The presence of Wolbachia in aphids (i.e, cedar bark aphid, Cinara cedri Mimeur) was first detected by Gómez-Valero et al. (2004) who reported that the presence of this microorganism could increase the prevalence of asexual lineages. In our case, Wolbachia was present in large-scale field corn leaf samples, but also in samples from small-scale crops, meaning that its presence in natural populations of this aphid species may not be influenced by management or climate, but rather, and more probably, may be the product of an infection by horizontal transfer from some other insect (i.e., parasitoids) [5].

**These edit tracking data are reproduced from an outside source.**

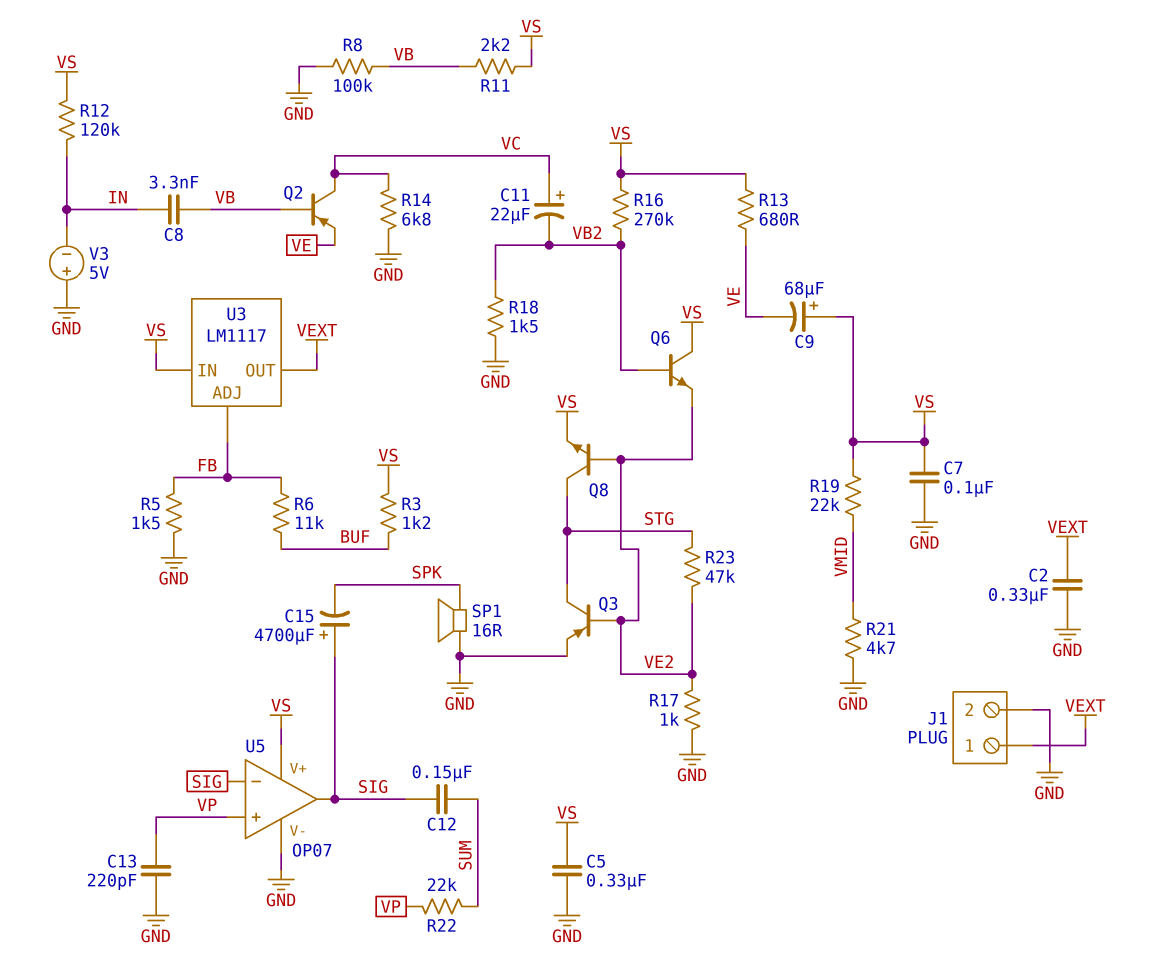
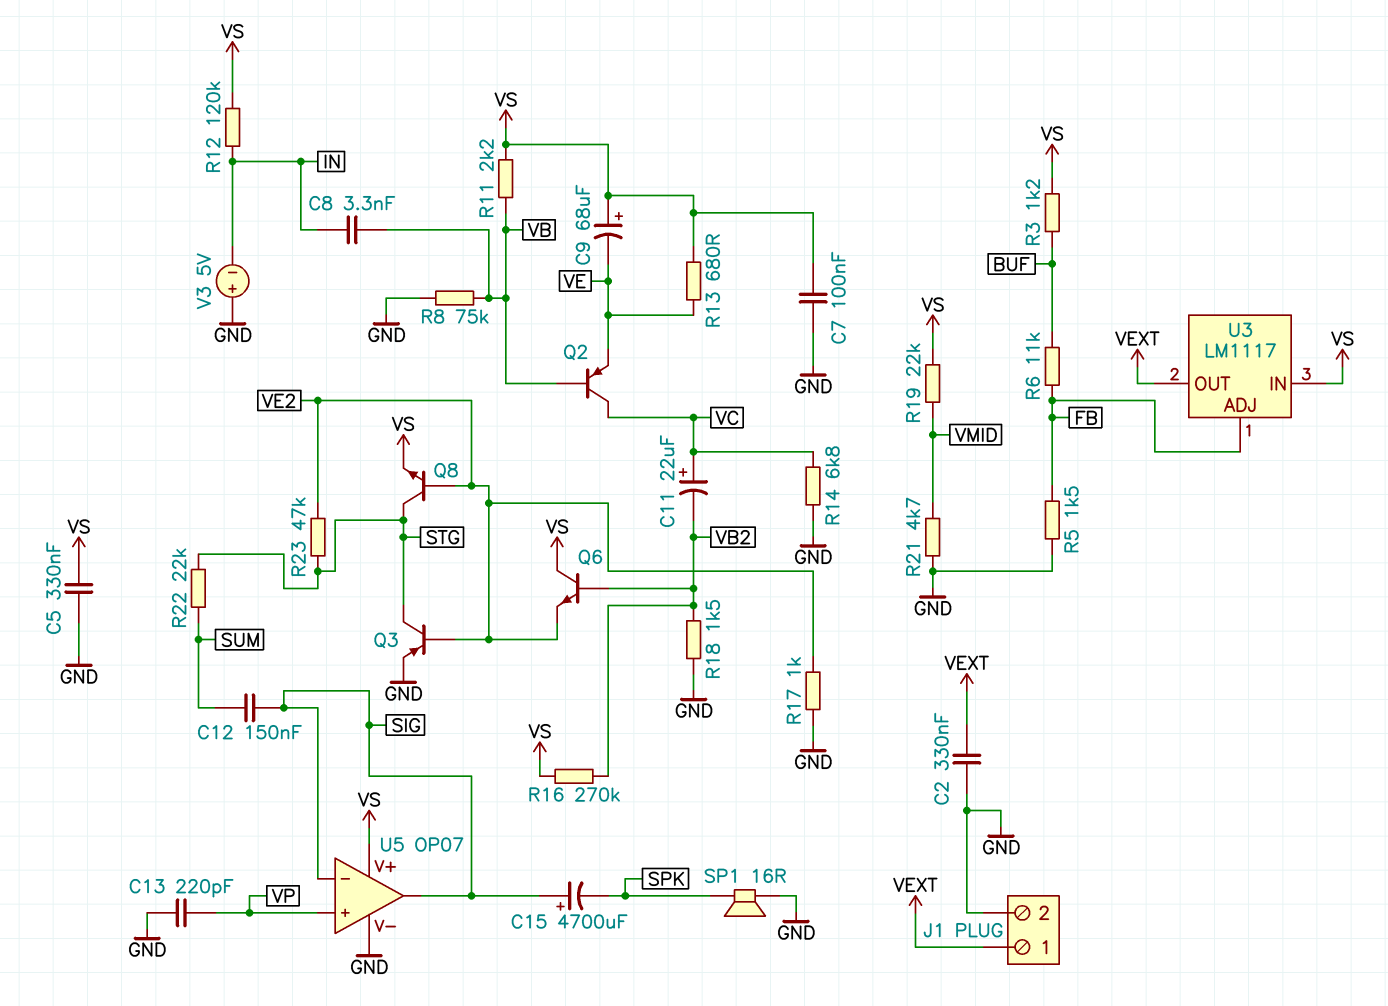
R8: 100k (GND, VB) -> 75k (GND, VB)
R22: 22k (SUM, VP) -> 22k (STG, SUM)

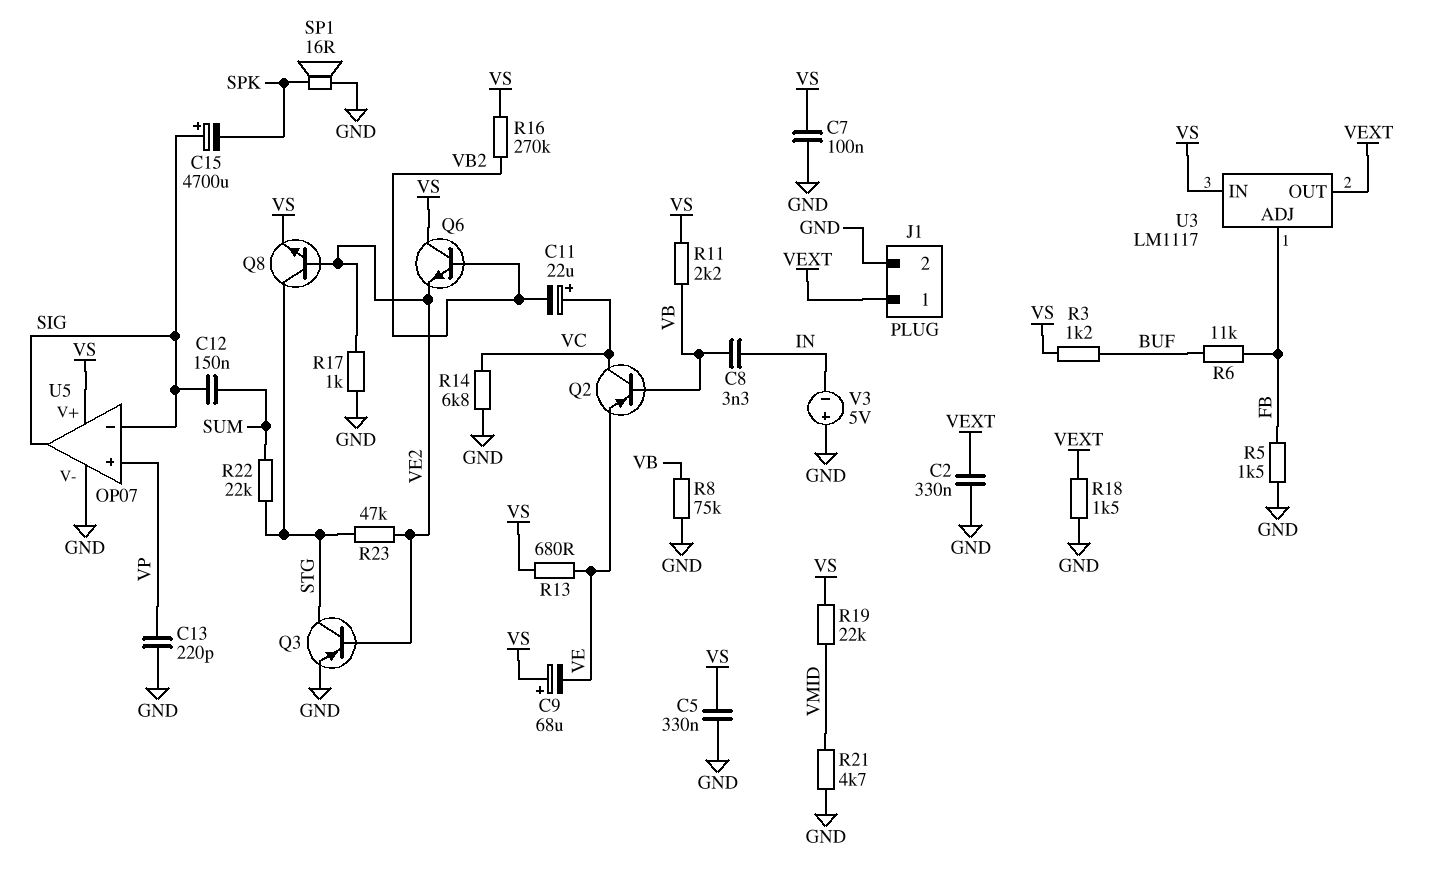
R12: 120k (IN, VS) -> none
R18: 1.5k (GND, VB2) -> 1.5k (GND, VEXT)

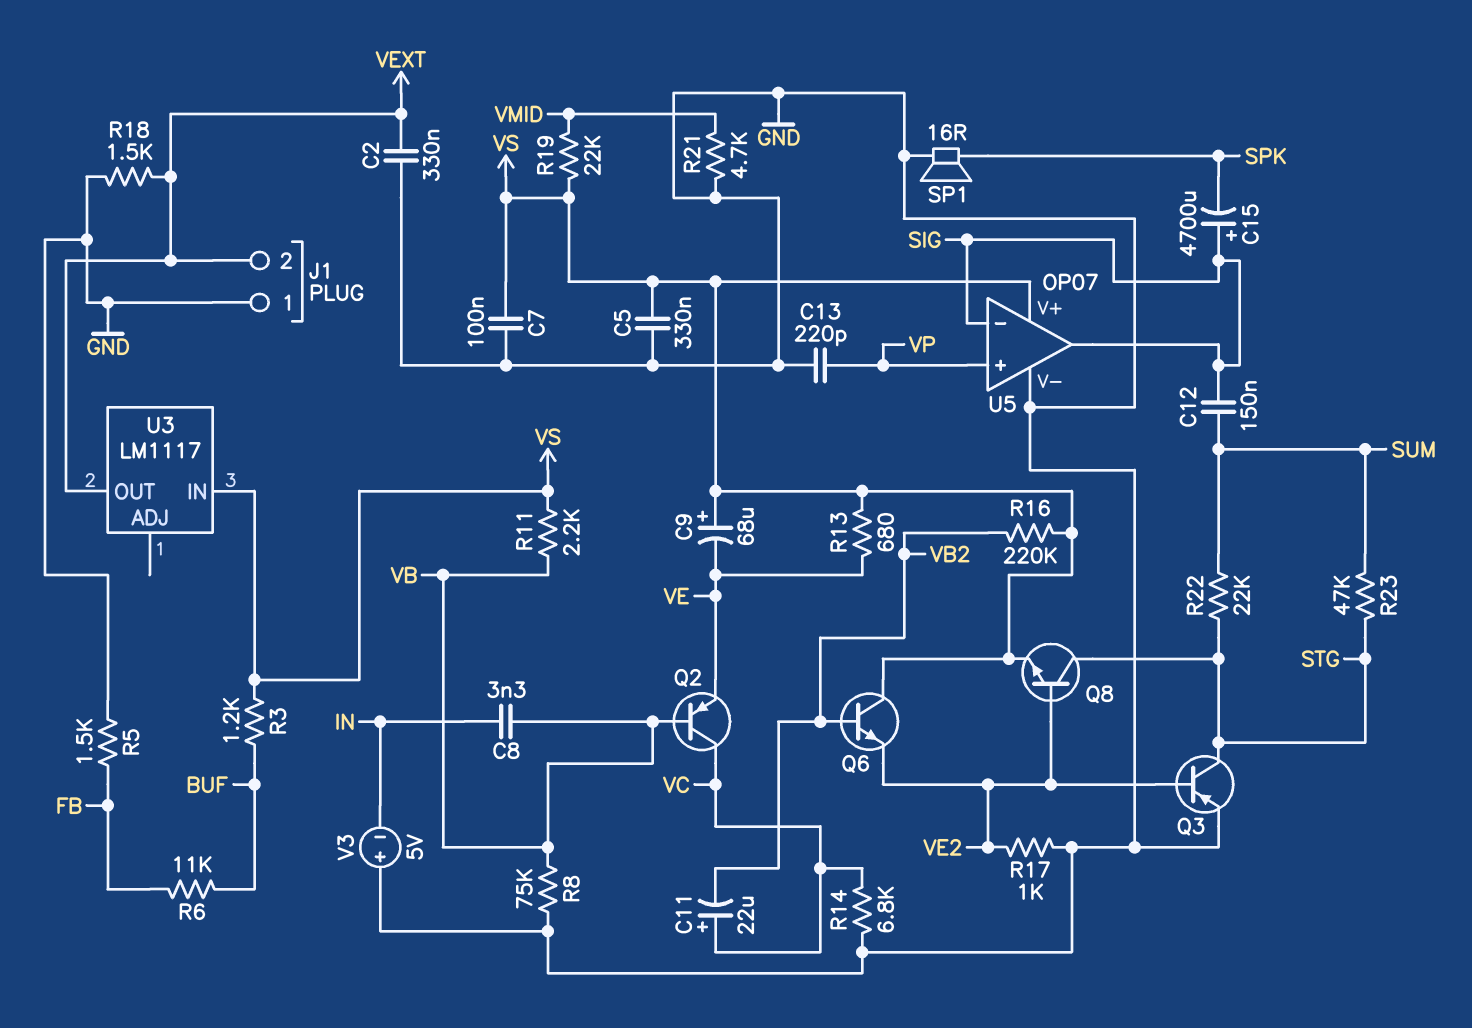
J1 pin 1: VEXT -> GND
J1 pin 2: GND -> VEXT
R16: 270k (VB2, VS) -> 220k (VB2, VS)
R23: 47k (STG, VE2) -> 47k (STG, SUM)
U3 pin ADJ: FB -> none

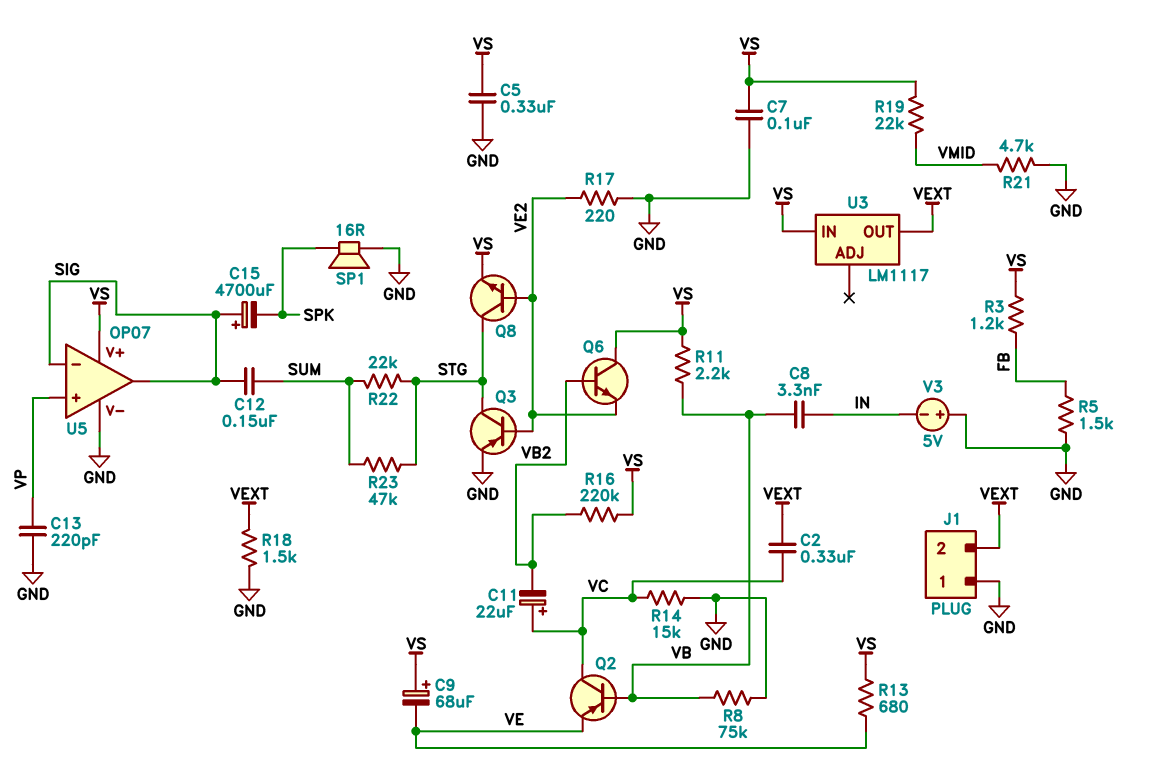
C2: 330nF (GND, VEXT) -> 330nF (VC, VEXT)
R3: 1.2k (BUF, VS) -> 1.2k (FB, VS)
R6: 11k (BUF, FB) -> none
R14: 6.8k (GND, VC) -> 15k (GND, VC)
R17: 1k (GND, VE2) -> 220 (GND, VE2)

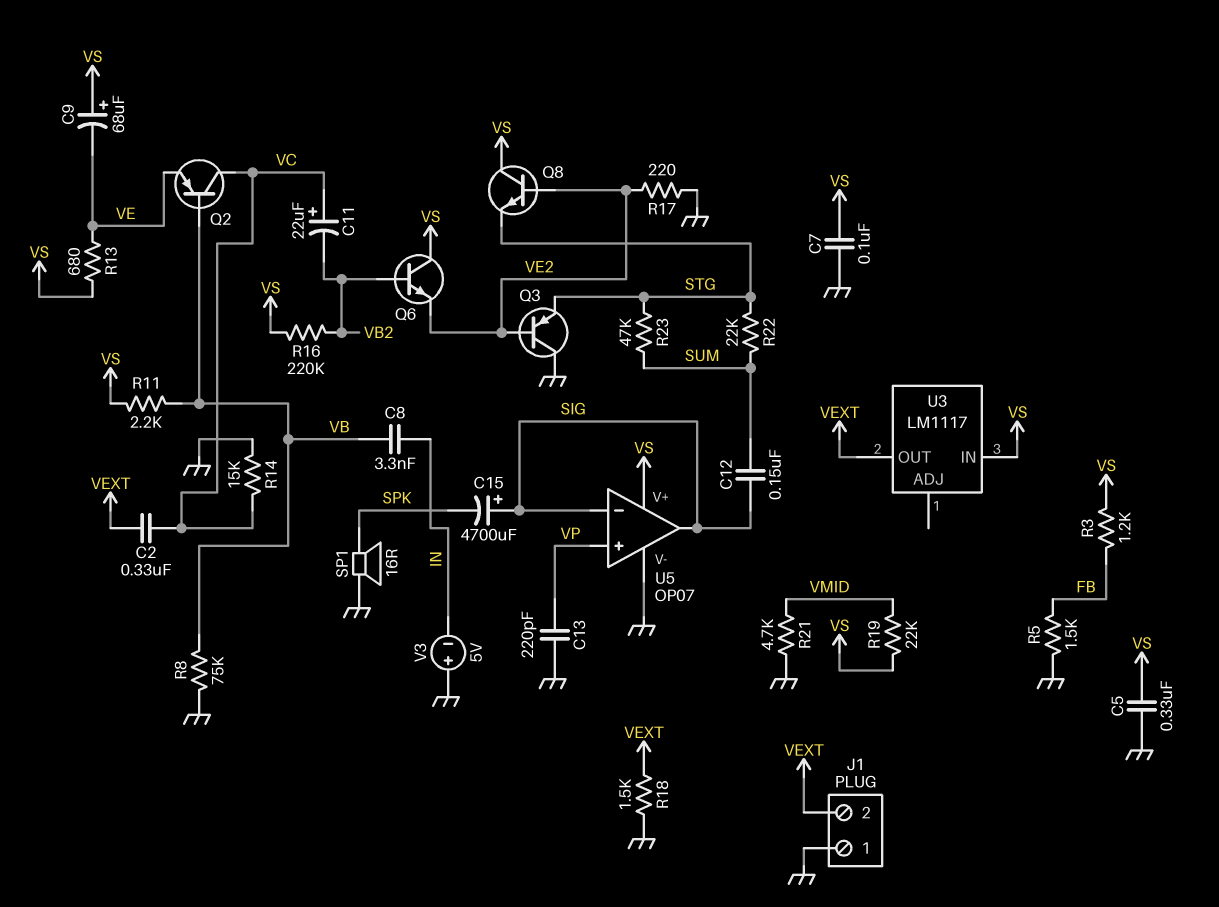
Q3: PNP (B VE2, C STG, E GND) -> PNP (B VE2, C GND, E STG)
Q8: NPN (B VE2, C STG, E VS) -> NPN (B VE2, C VS, E STG)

The presence of Hamiltonella has been proven to serve as defense against wasp parasitism by arresting development of wasp larvae in pea aphids [6]. In the present study, the presence of this endosymbiont was only detected at a single site (one large-scale crop).

Rickettsia was only detected in one aphid colony from a medium-scale crop; the presence of this bacteria could reduce aphid fecundity and longevity (effect similar with Serratia) as it has apparently in blue alfalfa aphid, Acyrthosiphon kondoi Shinji [35]. For the other symbionts detected, protection against fungal pathogens by Rickettsia and Spiroplasma has been demonstrated in A. pisum [36]. In our study, Spiroplasma was detected at low frequency under large-scale management and gardens (Figure 1B), suggesting that its presence is not associated with management systems. Lastly, it is clear that diversity indices also revealed that several bacterial species were found in low frequency, and only a few species from the total bacterial community were dominant

In conclusion, we have demonstrated for the first time the endosymbiotic bacterial diversity of corn leaf aphids under different maize management systems, and most interestingly of all, that variations in such diversity are not wholly associated with management system. Indeed, only the primary symbiont Buchnera and secondary symbionts Serratia and Wolbachia may have a direct effect on aphid adaptations related to management systems. In this light, further research is needed, more especially to test for the possible effect/s of these symbionts in relation to host plant factors, i.e., antifeedants. As a final point, only by the acquisition of such fundamental data can novel pest control approaches be formulated, in this case potential manipulation of the endosymbiotic floral community in natural field populations of pest aphids. By this means, and in the longer term, the reliance on, and current undesirable impact of, synthetic insecticides within the agro-ecosystem will hopefully be reduced.